3.     Give Everyone a Job
At each meal, or perhaps weekly, assign specific jobs to everyone who is old enough to help: table setter and clearer, dishwasher loader and unloader, drink pourer, salad tosser, etc. When it’s time to eat, make clear that everyone is expected to help in some way, not just show up at the last minute to fill their plates.
For the meal itself, designate a table master and table server. The master is boss of the meal, leading the prayer, granting permission to those who wish to get up, and choosing the server. The server’s job is to tend to diners’ needs throughout the meal, procuring needed items, refilling water glasses, etc. The default server and master are mom and dad, but others, even very young children, can be given these roles. Doing so provides opportunities for children to take on more responsibility and turns serving into a privilege rather than a burden.

Family dinner

4.     Make Conversation
Make family mealtimes an opportunity to practice the art of conversation. It can be easy for children to be overlooked, “seen and not heard” during meals as mom and dad discuss family issues or the news of the day. It can also be easy for the needs, wants, and behavior of the children to totally take over the meal.
To impress upon those present that everyone is important and has a contribution to make, set aside a time of orderly sharing during the meal. In our family we tend to do this towards the end, before the closing prayer. Dad, or the designated table master, goes around the table asking each person in turn if he has something to share. The item shared might be a piece of news, an observation, a joke, a compliment, a question, or something else. The point is to make sure that at each meal everyone has the floor at least once to bring up whatever is on his or her mind and to be heard by everyone else.

5.     Protect the Time You Can Muster
The older the children in a family get, adding jobs into the already crowded mix of activities and homework, the harder it can be to maintain a schedule of regular family meals.
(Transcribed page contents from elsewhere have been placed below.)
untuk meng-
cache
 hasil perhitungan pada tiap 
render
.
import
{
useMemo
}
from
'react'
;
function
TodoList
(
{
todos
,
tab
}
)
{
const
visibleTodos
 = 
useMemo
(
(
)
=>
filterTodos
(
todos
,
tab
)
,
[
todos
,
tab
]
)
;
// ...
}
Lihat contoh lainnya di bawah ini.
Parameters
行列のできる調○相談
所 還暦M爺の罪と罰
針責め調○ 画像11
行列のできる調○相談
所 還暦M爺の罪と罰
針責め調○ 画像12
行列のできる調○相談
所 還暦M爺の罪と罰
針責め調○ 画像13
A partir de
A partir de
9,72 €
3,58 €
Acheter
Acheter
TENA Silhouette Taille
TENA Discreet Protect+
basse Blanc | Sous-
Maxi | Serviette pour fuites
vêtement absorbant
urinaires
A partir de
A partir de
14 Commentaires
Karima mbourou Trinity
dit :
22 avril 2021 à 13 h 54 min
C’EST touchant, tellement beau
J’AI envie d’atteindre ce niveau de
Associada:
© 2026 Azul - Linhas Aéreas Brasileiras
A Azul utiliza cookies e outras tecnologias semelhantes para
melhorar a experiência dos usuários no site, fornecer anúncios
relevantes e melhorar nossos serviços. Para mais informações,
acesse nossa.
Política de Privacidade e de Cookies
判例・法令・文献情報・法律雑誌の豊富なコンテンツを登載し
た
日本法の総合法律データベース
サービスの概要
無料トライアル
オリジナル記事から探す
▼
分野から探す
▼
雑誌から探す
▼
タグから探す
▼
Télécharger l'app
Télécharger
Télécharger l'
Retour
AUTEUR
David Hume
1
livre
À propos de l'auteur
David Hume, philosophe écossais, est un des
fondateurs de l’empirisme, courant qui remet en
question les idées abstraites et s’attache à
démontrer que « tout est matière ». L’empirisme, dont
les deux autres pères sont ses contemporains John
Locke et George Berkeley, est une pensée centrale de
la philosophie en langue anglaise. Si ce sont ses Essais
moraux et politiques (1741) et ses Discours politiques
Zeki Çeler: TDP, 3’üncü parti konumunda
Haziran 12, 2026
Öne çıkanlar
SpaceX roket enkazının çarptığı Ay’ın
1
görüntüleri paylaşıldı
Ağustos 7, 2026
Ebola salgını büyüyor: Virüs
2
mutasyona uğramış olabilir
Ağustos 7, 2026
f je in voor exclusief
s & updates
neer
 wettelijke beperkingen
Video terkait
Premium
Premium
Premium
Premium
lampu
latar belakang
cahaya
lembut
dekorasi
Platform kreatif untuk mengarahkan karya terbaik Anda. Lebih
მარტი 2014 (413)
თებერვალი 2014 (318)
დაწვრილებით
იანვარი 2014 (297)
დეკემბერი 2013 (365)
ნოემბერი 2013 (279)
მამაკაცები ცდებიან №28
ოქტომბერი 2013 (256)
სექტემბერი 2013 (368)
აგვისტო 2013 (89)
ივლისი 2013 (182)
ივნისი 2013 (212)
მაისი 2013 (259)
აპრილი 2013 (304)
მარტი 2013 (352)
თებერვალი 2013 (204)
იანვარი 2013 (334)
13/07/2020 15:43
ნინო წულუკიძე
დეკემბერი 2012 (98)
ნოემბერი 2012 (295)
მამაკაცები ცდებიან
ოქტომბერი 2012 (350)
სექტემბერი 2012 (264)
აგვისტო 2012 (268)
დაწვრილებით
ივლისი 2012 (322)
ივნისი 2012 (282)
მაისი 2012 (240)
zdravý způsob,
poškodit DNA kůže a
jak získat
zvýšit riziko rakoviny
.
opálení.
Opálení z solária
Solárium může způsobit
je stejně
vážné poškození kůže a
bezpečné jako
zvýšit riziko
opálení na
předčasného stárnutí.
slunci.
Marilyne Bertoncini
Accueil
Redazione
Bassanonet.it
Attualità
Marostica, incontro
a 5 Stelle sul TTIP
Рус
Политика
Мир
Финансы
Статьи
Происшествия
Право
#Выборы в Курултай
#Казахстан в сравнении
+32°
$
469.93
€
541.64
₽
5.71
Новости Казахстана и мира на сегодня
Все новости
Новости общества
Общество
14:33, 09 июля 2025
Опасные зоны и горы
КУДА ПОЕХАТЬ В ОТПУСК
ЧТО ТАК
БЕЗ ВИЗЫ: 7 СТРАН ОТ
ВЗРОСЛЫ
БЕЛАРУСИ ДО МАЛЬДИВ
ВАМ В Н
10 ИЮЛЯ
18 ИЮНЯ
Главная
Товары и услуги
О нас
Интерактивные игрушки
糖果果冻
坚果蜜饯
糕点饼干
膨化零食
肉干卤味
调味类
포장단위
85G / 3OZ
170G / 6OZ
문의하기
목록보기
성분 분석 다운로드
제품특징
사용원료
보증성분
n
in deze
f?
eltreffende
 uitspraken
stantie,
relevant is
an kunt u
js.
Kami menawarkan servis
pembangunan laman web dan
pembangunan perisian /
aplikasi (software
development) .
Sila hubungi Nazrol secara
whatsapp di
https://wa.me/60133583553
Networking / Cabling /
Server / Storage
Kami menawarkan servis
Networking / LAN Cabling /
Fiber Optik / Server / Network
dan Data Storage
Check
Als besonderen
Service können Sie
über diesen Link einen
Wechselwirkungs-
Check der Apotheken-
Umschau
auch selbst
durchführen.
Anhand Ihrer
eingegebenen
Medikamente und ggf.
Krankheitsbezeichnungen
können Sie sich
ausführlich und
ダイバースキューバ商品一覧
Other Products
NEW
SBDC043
But it’s important to try. The strategies above may seem rather obvious and basic, but they are easily lost in the blur that is an average day in the life of the modern American family.

6.     Turn Off the TV
While we do watch TV during dinner now, it’s often something I wonder whether we should cut back on. If our kids attended school and we only had a few hours with them each night, I would turn off the TV so we’d have more time to connect. When the TV is on, the conversation is really at a bare minimum. If you’ve been apart all day, switch off the TV and switch on the conversation. It’s a great time to learn more about what is going on in your children’s lives.

7.     No Technology at the Table
Even worse than TV are the smart phones and tablets at the dinner table. Everyone is constantly connected to their phones – text messaging, social media and more – it can all be so distracting! You can designate a basket or a bucket where everyone places their cell phones and tablets before they’re allowed to sit at the table. They should be on silent mode so it’s not a distraction.

Then everyone can pick up their technology at the end of dinner, after everything has been cleaned up. Your kids will work a lot faster to clear the table and help with dishes if they don’t get their devices back until they’re done!


It probably goes without saying that phones and other devices should be left elsewhere. At family meals individual pursuits should stop and people should come together and focus on one other until the last person has finished eating and the closing prayer has been said. Then everyone can help clean up!

Drawing a border around the family meal, setting it apart and providing it with some rituals, marks it as something special and worth showing up for. Even if you can only manage it three times a week, those three shared mealtimes will do wonders for family communication and cohesion.